● **PASSAGE PROVIDED**:
Sim Water Rocket usage notes:
- The simulator applet should appear above, if it is working. It requires Java version 1.1 (current in 2002). Modern web browsers, such as Google Chrome and Microsoft Edge have disabled Java plug-ins, and so the simulator no longer works on them. As of 2018, to run the simulator you have two choices: Microsoft Internet Explorer (with Java installed) or an old version of Firefox (5.1 or older, 32-bit). Internet Explorer is available on Windows 10. It also may be possible to run an Internet Explorer emulator within Chrome.
- This is a beta version of the applet; a few features are not yet implemented (it's been in beta for about 16 years--seems about right!).
- When you click on the “Results” or “Plot” tabs, the applet must recalculate the rocket trajectory. This normally happens in a fraction of a second. If it is taking longer than this, it is likely caused by a numerical bug, causing the computational engine to hang. Make a slight change to one of the input parameters and the simulator should run properly.
Frequently Asked Questions (FAQ):
- Is this simulator reliable? The simulator engine is based on the set of thrust and flight equations described in this website. The equations involve relatively few simplifying assumptions and I believe this simulator can more reliably handle some exotic rocket designs than other simulators I have seen (even commercial water-rocket software). However, like any model--even a good model--the output depends on the input. Probably the most uncertain parameter that makes a huge difference in performance is the coefficient of drag. The simulator provides a conservative estimate you can use, based on the shape of your rocket and assuming relatively straight and stable flight, but this should not be taken as gospel truth. Fins, nosecones, and other external ornamentation, as well as orientation of the rocket to external airflow, all have an effect. I recommend a "fitting" experiment, in which you launch a rocket and assess its apogee height and then adjust the drag coefficient so that the simulator and experiment agree. Then the simulator can be used to explore changes in other variables. As a final note, I would add that the simulator solves different equations for different phases of flight (launch tube, water thrust, and gas thrust). It must figure out when to transition between these equations and sometimes, for certain unpredictable combinations of parameters, it gets stuck in an iteration loop. If the simulator seems to stall or freeze, try a slightly different set of parameters (even just by changing one parameter by a small amount) and hopefully it should work. Did I tell you that this is beta software?
- What is a "launch tube"? It is a smooth hollow tube that is mounted to the launcher and inserted into the rocket nozzle. Upon launch, the rocket slides up the tube. If there is a reasonably close fit between the outer surface of the tube and the inside of the rocket nozzle, then the tube/rocket combination acts like a piston, providing very efficient acceleration to the rocket while it is traveling up the tube. Another benefit of launch tubes is that they guide the initial motion of the rocket so that is flies straight. Wobbly flight of the rocket will increase air drag and make the trajectory less preditable. Some launchers use launch tubes (like the home-built Clark cable design); some do not (like the Pitsco AquaPort launcher used by Science Olympiad). The simulator can predict the principal effect of the launch tube (a boost in total thrust), but makes no attempt to predict flight stability issues.

● **ASSIGNMENT**:
Pick up the water rocket simulator notes after their final sentence and carry them on.

● **GIVEN INFORMATION**:
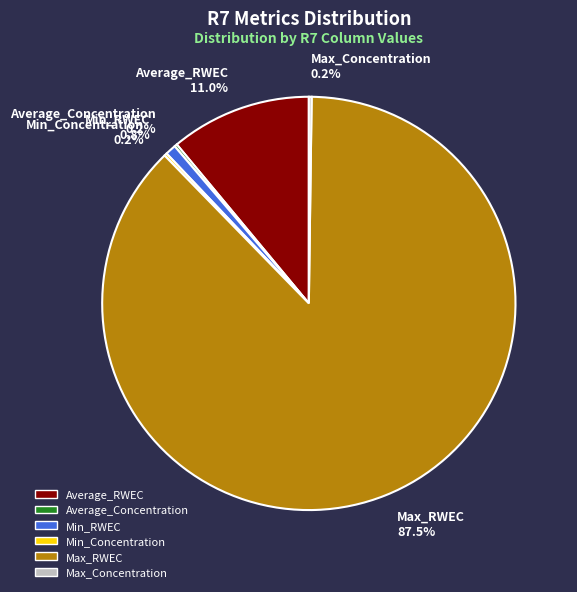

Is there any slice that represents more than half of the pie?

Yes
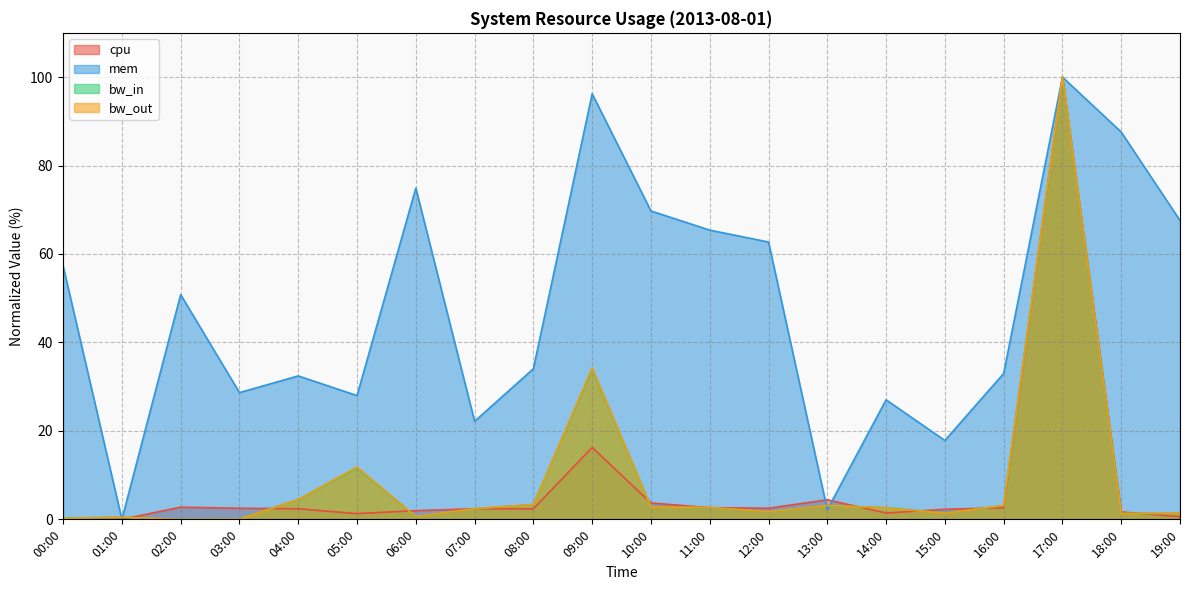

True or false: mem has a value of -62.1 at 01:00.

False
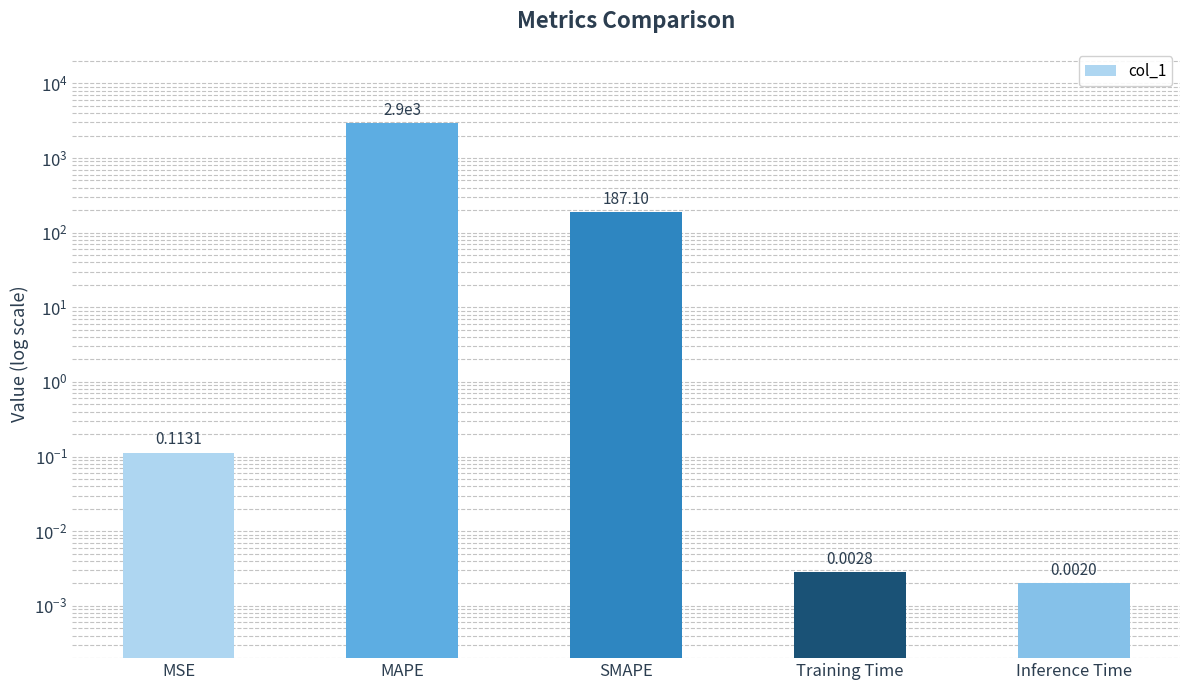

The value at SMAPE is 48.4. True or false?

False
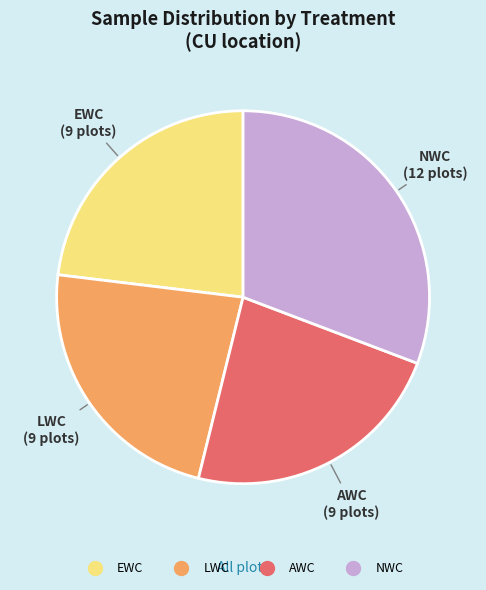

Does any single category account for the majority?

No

* * *

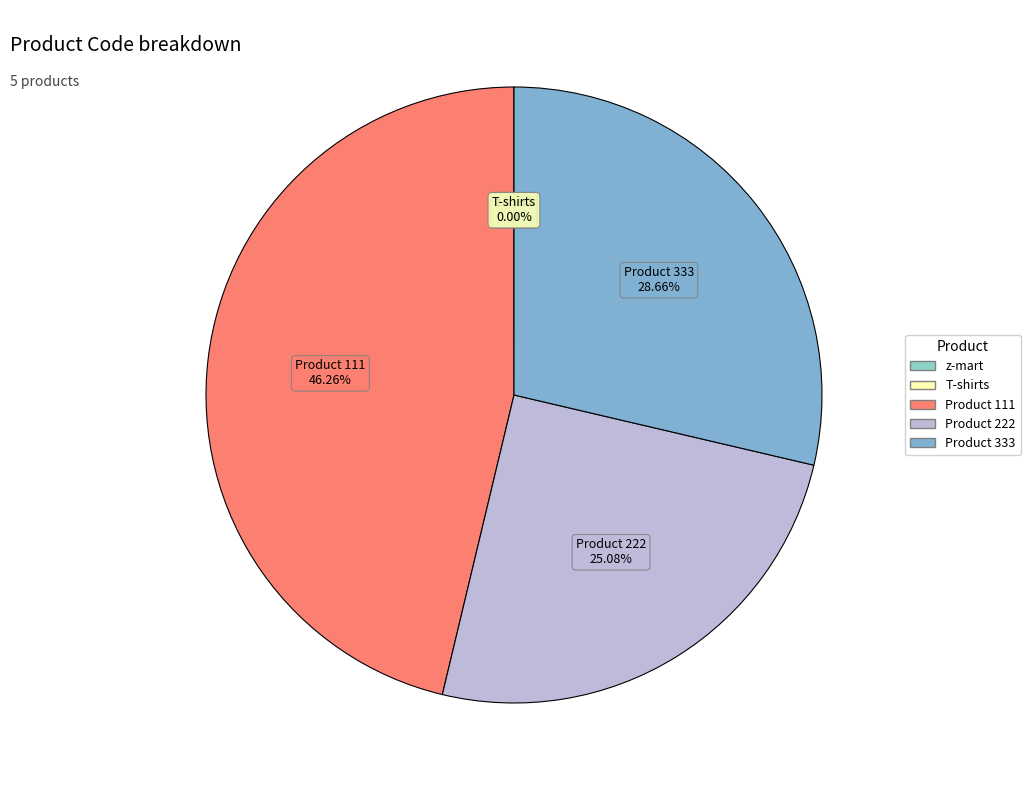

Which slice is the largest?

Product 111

● **REPLY TO THE EXERCISE**:
- What is "launcher volume"? It is the volume of pressurized gas stored inside the launcher apparatus (excluding the launch tube) that is accessible to the rocket. By "accessible" I mean there is no valve or significant constriction between this volume and the volume of gas inside the rocket itself. Why is this quantity needed by the simulator? Because this gas volume works to maintain pressure inside the rocket while the rocket is traveling up the launch tube. So if a launcher does not use a launch tube then there is no effect. For launch-tube-type launchers, creating a large launcher volume provides a modest improvement in performance, depending on the length of the launch tube. But it does waste pressurized gas, so if you are building a launcher that will be used to launch many rockets in succession it is probably a bad idea to give it a large volume.
- What is a "T-nozzle"? In the simulator if you make the launch tube diameter greater than the rocket nozzle diameter, a warning statement is given under the Results tab indicating a T-nozzle is in use. A T-nozzle is a small tube-shaped device that fits inside the rocket. It is shaped to sit in the throat area of the nozzle (without being ejected) and to force the outlet flow of water/gas through a smaller diameter, allowing for a longer duration thrust and more dramatic launch. The T-nozzle initially sits loosely on top of the launch tube and gets seated in place after the rocket flies off of the launch tube. With the T-nozzle in use, the rocket nozzle diameter used in the simulator should be the inside diameter of the T-nozzle. Do a web search on "T-nozzle" if you want more information.
- What is "Nozzle Adjuster" A, B, and C? These three are variables I made up that control the shape of the bottle near its tail-end or nozzle. If you change these variables in the applet you will see the cartoon on the right change as well. Make the cartoon look like the bottle shape you are using for your rocket. Because the shape of the tail changes the external aerodynamics of the rocket, these adjustments will change the appropriate value of drag coefficient. The default values of A, B, and C are set to reproduce the typical shape of 2-liter soda bottles in the United States.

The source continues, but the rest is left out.